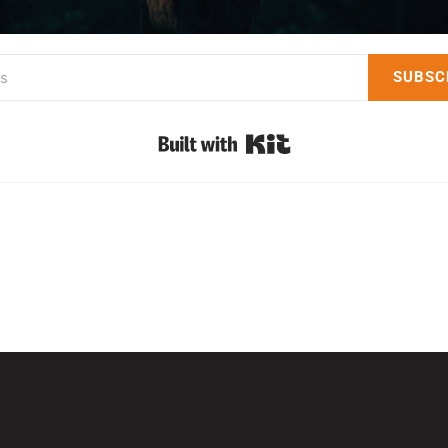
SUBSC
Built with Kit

--

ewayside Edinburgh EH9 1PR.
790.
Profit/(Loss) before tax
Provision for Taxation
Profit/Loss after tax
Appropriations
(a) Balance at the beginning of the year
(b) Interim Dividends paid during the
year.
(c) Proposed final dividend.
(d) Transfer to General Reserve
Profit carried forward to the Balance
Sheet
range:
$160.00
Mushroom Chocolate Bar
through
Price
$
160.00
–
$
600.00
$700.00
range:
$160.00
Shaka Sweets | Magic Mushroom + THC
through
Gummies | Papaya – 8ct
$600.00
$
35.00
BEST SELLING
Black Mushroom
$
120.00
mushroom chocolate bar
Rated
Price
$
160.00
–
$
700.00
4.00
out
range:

THE PROBLEM
Please count the lines above that contain the word "Balance", and reply with the number alone.

RESPONSE TO THE TASK
2